With the price spread, most spring wheat will likely be DNS, said Dana Herron, co-owner of Tri-State Seed in Connell. Some farmers in the areas north of Highway 2 are likely to remain with soft white wheat, he said.

“In the southern part of the state, though, down here, it’s 100 percent red,” he said.

DNS and hard red spring are the same class, Herron said.

In some areas where winter conditions aren’t as severe, farmers plant DNS in the fall and harvest it in the spring. That’s not a new practice, Squires said, although it may be increasing with the higher prices.

Doing so can lead to a higher yield and increased moisture, Squires said. It gives the wheat a bit of a head start over spring wheat.

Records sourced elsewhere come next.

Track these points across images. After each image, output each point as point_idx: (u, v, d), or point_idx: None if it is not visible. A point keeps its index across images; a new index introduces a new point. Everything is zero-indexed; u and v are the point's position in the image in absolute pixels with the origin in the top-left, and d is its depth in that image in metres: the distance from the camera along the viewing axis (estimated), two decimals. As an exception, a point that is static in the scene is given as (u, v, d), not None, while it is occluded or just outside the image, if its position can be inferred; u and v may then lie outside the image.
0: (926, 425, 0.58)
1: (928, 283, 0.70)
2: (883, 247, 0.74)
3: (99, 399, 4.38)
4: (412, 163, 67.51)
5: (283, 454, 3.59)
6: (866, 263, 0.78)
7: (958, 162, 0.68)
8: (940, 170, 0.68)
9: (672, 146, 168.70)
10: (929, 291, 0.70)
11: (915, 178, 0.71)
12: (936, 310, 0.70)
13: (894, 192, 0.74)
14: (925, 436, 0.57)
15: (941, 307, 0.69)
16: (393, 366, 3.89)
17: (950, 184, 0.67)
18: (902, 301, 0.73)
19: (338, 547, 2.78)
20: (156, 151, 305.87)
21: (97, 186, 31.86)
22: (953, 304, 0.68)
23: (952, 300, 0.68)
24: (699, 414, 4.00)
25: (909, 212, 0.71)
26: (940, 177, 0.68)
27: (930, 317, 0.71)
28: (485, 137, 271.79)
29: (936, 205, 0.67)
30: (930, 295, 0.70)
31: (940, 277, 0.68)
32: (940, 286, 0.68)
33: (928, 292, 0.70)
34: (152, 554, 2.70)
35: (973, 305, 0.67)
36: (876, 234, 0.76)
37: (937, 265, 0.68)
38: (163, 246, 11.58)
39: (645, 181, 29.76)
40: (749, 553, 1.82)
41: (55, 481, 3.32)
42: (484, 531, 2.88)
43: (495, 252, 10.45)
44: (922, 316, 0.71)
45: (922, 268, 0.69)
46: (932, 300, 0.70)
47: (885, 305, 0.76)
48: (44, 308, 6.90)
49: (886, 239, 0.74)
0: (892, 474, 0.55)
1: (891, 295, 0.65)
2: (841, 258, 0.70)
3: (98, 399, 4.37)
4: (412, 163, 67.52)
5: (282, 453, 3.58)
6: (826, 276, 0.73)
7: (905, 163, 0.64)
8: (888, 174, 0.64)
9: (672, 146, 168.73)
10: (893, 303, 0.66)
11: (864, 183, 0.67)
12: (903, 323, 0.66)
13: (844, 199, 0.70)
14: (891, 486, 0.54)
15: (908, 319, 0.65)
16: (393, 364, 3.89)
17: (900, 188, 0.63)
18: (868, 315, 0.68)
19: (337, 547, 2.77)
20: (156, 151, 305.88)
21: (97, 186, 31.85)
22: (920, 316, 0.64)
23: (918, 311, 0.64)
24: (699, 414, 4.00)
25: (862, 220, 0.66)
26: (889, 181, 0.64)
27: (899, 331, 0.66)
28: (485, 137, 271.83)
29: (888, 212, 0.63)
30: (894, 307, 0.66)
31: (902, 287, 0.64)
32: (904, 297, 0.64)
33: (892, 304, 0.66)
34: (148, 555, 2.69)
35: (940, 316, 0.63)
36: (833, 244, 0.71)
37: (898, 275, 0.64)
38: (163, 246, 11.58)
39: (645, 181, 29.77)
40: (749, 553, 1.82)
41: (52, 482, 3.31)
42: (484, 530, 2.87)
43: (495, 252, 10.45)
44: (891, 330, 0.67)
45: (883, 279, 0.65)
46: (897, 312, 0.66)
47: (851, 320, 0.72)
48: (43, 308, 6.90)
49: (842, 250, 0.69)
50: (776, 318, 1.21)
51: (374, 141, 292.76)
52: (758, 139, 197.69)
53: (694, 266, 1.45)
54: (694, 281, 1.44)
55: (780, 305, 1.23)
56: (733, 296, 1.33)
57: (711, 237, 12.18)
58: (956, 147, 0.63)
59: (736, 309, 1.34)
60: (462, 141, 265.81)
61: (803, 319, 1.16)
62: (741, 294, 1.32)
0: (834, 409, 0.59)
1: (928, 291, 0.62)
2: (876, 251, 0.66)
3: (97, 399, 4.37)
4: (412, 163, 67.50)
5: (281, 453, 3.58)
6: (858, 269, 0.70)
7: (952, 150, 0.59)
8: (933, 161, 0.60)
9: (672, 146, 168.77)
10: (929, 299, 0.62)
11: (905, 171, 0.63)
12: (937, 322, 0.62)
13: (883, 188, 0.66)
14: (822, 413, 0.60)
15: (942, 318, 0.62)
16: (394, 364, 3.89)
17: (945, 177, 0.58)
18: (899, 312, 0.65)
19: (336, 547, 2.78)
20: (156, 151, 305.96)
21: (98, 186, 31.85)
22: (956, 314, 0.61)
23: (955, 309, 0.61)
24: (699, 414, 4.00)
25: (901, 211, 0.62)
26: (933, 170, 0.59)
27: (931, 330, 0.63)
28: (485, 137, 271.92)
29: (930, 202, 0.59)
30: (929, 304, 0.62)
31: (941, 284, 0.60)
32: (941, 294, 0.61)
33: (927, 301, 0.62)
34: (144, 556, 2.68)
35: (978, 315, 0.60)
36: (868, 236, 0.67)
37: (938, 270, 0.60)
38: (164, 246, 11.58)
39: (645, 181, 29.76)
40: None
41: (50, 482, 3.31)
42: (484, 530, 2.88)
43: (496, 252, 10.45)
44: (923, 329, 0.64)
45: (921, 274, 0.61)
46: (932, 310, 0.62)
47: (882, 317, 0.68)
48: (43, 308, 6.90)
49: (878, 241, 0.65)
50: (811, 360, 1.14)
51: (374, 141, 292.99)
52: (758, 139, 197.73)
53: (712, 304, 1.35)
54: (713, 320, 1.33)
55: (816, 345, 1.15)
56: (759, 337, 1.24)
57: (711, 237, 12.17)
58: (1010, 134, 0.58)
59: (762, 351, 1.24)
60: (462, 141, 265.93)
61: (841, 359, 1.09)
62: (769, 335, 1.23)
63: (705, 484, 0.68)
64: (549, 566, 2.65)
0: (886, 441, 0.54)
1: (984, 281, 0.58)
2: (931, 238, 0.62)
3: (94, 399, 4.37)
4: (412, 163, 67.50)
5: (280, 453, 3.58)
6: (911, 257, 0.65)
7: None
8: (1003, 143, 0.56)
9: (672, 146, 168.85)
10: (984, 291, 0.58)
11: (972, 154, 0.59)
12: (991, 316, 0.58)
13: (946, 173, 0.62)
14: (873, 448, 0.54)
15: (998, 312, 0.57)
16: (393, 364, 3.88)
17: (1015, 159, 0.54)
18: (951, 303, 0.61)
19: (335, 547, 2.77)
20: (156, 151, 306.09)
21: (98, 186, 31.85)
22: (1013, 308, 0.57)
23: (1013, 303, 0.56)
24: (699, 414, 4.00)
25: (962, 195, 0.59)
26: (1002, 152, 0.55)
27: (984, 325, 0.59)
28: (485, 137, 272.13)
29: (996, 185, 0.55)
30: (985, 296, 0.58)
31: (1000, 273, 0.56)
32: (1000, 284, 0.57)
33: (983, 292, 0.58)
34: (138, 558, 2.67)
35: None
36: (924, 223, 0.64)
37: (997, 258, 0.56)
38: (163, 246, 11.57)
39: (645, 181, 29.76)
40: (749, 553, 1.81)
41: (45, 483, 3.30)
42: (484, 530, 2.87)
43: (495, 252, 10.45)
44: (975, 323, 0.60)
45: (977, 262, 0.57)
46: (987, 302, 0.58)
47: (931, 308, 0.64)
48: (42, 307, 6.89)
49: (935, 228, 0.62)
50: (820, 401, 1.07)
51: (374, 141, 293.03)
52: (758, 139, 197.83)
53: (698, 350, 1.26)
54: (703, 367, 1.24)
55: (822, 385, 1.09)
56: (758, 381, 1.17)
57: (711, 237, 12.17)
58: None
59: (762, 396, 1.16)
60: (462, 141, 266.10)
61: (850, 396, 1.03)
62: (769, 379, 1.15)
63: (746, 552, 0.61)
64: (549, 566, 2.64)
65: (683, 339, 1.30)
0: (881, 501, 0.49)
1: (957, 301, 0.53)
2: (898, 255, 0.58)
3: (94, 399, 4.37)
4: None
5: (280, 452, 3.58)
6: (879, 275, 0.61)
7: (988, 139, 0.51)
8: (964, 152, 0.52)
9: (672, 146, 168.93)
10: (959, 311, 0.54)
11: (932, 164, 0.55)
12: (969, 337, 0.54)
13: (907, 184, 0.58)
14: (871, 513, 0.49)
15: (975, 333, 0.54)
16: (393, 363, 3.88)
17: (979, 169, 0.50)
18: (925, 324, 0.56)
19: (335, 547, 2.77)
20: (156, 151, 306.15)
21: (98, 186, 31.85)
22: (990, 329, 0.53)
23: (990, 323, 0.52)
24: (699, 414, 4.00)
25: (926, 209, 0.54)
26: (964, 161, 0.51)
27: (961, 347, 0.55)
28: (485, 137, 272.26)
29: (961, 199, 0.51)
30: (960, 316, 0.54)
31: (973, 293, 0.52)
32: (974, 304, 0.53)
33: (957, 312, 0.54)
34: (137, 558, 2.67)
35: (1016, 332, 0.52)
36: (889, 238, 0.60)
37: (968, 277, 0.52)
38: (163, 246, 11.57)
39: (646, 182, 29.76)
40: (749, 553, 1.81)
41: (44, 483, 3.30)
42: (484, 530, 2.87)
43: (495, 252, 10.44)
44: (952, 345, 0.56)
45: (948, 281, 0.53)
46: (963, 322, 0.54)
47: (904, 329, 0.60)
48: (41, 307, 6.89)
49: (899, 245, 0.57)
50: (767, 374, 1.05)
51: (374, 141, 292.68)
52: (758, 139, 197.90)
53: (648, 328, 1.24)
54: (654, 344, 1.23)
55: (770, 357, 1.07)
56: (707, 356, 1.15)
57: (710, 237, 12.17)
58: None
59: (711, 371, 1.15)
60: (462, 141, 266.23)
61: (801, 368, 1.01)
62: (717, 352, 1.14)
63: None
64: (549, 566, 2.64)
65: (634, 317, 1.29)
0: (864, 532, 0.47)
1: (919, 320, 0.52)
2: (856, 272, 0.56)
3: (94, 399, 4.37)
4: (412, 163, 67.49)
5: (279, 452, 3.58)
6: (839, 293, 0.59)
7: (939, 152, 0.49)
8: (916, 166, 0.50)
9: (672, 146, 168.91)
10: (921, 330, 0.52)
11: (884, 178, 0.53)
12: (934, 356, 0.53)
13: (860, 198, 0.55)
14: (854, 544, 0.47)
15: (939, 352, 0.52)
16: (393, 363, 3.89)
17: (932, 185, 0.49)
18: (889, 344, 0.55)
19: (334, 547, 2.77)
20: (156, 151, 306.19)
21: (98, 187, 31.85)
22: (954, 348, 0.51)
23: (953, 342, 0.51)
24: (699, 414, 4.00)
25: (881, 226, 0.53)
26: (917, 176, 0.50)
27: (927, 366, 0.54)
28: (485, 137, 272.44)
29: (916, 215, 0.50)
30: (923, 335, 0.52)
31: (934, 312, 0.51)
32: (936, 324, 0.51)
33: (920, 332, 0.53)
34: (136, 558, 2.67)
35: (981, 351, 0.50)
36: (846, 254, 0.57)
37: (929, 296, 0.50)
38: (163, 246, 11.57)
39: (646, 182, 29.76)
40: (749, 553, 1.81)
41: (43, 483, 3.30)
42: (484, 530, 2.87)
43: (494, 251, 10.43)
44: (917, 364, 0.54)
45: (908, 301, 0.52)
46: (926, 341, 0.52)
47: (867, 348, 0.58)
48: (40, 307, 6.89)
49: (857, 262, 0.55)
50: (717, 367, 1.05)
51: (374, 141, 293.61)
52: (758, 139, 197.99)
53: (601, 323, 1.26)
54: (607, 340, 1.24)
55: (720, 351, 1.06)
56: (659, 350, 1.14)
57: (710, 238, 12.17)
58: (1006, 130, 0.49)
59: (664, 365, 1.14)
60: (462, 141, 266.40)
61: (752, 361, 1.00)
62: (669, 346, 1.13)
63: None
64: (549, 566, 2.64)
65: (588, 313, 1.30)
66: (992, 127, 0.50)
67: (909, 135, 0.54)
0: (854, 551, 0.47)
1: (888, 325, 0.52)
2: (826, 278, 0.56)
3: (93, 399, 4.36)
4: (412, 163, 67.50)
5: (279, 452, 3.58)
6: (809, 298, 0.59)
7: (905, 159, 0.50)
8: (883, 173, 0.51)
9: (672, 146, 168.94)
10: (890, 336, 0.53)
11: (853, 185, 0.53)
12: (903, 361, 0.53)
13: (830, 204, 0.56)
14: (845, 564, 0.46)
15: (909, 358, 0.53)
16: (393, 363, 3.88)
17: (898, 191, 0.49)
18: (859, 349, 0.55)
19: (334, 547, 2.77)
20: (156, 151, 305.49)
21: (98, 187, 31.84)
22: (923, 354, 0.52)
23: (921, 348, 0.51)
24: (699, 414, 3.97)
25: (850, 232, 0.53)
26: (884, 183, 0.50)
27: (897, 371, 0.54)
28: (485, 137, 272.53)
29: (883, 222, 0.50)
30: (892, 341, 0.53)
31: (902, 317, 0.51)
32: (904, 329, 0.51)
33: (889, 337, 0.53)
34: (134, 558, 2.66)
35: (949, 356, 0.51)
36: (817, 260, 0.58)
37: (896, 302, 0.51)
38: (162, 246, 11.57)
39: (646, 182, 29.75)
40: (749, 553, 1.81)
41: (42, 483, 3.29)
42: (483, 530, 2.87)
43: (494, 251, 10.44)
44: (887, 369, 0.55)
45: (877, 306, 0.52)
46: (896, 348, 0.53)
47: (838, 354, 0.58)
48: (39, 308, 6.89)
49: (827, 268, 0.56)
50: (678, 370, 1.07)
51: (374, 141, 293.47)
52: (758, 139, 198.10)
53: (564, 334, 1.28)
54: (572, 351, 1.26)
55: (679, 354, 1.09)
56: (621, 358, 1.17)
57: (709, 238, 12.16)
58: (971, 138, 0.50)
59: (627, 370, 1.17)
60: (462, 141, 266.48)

Herron said the yield boost is at least 10 percent to 15 percent, the same differential between a winter wheat yield and a spring wheat yield.

“The winter wheat is more well-established and has a greater, bigger root system,” he said. “There’s always about a 20 to 25 bushel advantage.”

The wheat class typically yields about 115 to 120 bushels per acre for spring wheat, Herron said.

“Last year’s spring-planted DNS surprised us all and did very well, in the neighborhood of 140 bushels per acre,” he said.

Most farmers likely have already secured their dark northern spring wheat seed, Herron said.

“There’s no shortage of soft white, but DNS is getting awfully tight,” he said.

For farmers who haven’t already gotten their seed?

“I have two words — good luck,” Herron said.

Herron shipped in several loads of DNS wheat from Montana and Idaho just to keep up with demand.

Herron said he lost 60 acres out of roughly 20,000 to 25,000 acres of fall-planted dark northern spring wheat to flooding.

Last year, chickpeas replaced some spring wheat acres, Squires said.

In 2018, Washington is projected to have 530,000 spring wheat acres, up 7 percent from 495,000 acres from last year. In 2016, 540,000 spring wheat acres were planted, he said.

“We went down, and now we’re back up,” he said.